ACTIVITY — Where in the records does the word "опрыскивание" appear? Copy each line that holds it.

======

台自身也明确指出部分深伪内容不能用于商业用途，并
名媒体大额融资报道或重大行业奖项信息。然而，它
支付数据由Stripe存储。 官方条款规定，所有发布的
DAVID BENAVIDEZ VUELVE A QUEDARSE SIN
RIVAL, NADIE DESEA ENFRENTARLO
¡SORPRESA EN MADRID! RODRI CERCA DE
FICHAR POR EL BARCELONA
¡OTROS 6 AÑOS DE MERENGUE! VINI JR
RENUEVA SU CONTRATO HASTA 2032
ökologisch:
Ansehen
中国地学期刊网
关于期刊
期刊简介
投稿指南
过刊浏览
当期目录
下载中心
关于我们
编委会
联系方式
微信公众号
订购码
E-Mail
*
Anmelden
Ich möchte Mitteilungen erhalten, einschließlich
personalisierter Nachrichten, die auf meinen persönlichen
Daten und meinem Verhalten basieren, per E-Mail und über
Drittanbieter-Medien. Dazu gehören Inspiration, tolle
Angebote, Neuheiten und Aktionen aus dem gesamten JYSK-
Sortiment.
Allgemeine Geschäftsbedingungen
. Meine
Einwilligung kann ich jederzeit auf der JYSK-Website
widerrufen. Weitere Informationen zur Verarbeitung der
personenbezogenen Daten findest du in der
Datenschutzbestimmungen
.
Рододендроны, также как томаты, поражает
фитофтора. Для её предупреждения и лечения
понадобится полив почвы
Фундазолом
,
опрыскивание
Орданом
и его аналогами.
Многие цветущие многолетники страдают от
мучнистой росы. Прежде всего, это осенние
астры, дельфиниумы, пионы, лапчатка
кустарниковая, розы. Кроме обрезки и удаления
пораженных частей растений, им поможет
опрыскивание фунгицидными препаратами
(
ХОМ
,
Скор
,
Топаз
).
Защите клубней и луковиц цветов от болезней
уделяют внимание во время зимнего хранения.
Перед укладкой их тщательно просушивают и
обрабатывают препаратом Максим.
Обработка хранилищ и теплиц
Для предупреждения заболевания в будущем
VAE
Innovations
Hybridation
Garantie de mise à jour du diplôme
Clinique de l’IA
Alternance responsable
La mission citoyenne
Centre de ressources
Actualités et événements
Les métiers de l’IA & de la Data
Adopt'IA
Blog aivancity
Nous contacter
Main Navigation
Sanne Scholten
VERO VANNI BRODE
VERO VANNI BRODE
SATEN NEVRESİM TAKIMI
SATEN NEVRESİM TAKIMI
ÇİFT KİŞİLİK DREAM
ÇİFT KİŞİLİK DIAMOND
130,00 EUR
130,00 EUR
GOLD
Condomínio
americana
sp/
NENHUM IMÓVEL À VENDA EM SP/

======

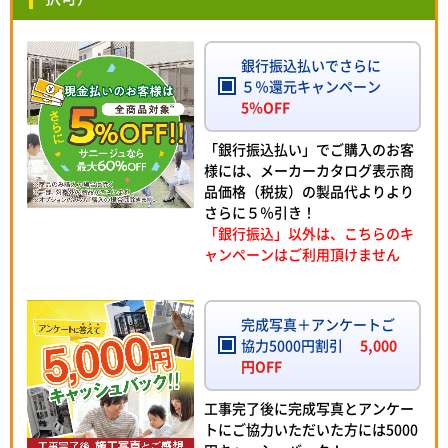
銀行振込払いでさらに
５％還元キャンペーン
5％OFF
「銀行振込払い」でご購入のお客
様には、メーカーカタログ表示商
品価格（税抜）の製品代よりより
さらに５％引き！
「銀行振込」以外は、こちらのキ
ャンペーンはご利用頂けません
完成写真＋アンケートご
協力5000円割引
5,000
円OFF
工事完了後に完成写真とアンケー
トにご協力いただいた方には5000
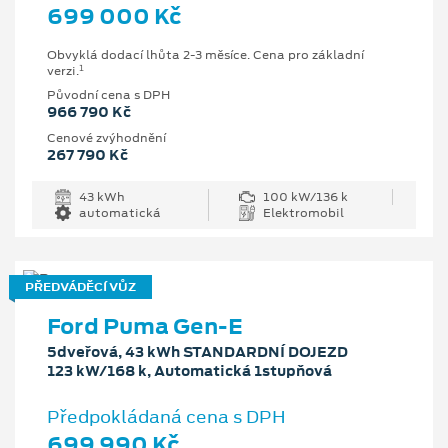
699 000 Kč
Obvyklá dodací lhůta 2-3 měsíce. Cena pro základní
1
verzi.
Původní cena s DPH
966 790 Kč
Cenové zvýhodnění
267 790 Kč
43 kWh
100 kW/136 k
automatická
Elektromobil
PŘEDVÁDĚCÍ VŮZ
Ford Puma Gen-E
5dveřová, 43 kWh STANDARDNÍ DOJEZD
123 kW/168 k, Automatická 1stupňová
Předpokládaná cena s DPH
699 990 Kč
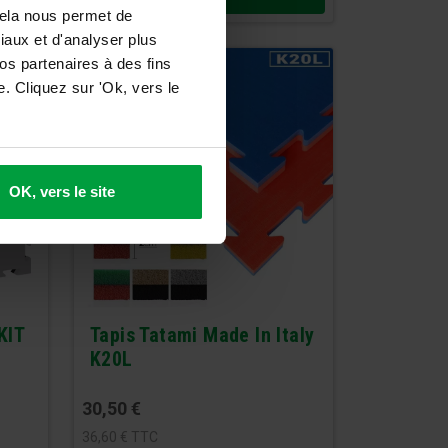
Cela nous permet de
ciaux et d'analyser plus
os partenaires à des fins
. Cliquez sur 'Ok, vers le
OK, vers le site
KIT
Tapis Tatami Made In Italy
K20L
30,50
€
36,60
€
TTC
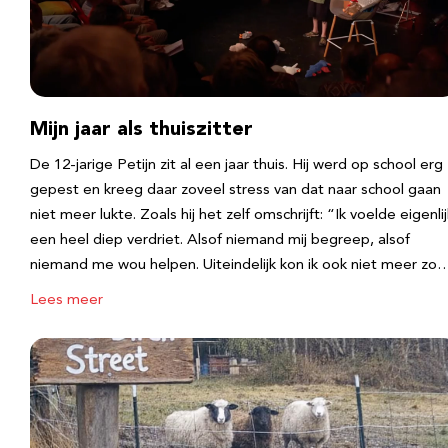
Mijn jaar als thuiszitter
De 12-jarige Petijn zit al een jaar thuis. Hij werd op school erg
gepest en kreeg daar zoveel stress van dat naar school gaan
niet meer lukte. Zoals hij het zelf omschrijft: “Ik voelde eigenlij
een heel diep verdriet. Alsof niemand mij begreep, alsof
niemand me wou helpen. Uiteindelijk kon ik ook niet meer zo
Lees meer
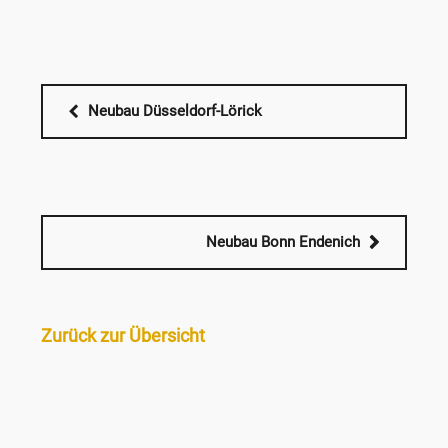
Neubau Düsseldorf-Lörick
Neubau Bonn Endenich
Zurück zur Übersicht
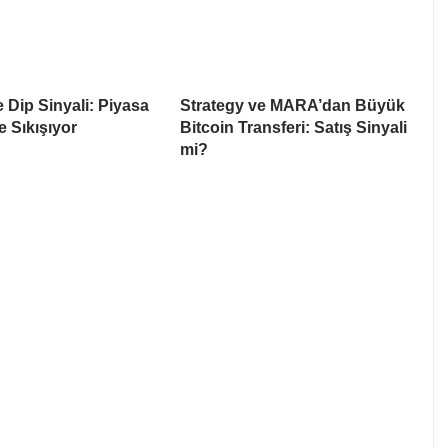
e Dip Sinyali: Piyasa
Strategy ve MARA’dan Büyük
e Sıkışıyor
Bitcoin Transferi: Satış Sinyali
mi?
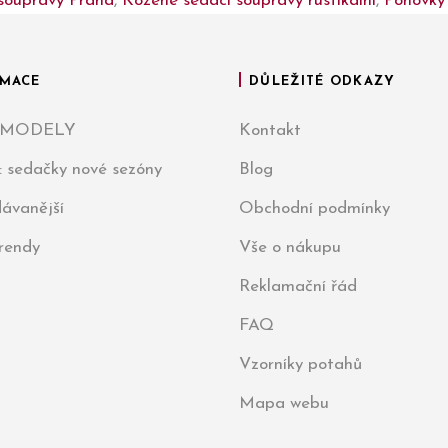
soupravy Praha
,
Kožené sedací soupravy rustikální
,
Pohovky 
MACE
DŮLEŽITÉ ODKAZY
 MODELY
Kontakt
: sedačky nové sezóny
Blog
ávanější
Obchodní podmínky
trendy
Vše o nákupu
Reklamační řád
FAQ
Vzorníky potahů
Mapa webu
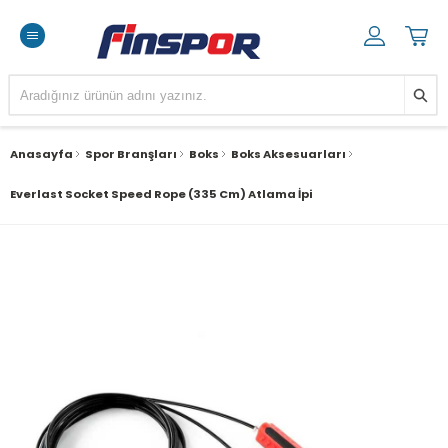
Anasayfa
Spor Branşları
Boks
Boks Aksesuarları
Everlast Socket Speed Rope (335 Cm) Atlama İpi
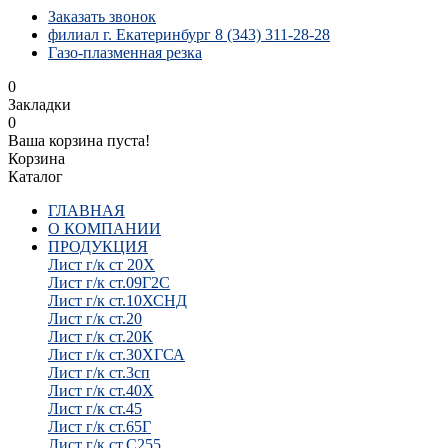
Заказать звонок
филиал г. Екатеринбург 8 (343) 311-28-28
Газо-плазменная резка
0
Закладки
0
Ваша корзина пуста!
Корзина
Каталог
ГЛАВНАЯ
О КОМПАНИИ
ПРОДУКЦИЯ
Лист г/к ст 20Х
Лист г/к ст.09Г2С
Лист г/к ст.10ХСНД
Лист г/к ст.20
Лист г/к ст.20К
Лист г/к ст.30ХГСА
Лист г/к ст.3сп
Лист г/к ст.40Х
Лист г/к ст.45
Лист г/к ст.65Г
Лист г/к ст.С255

======

PROBLEM SOLUTION —
опрыскивание
опрыскивание фунгицидными препаратами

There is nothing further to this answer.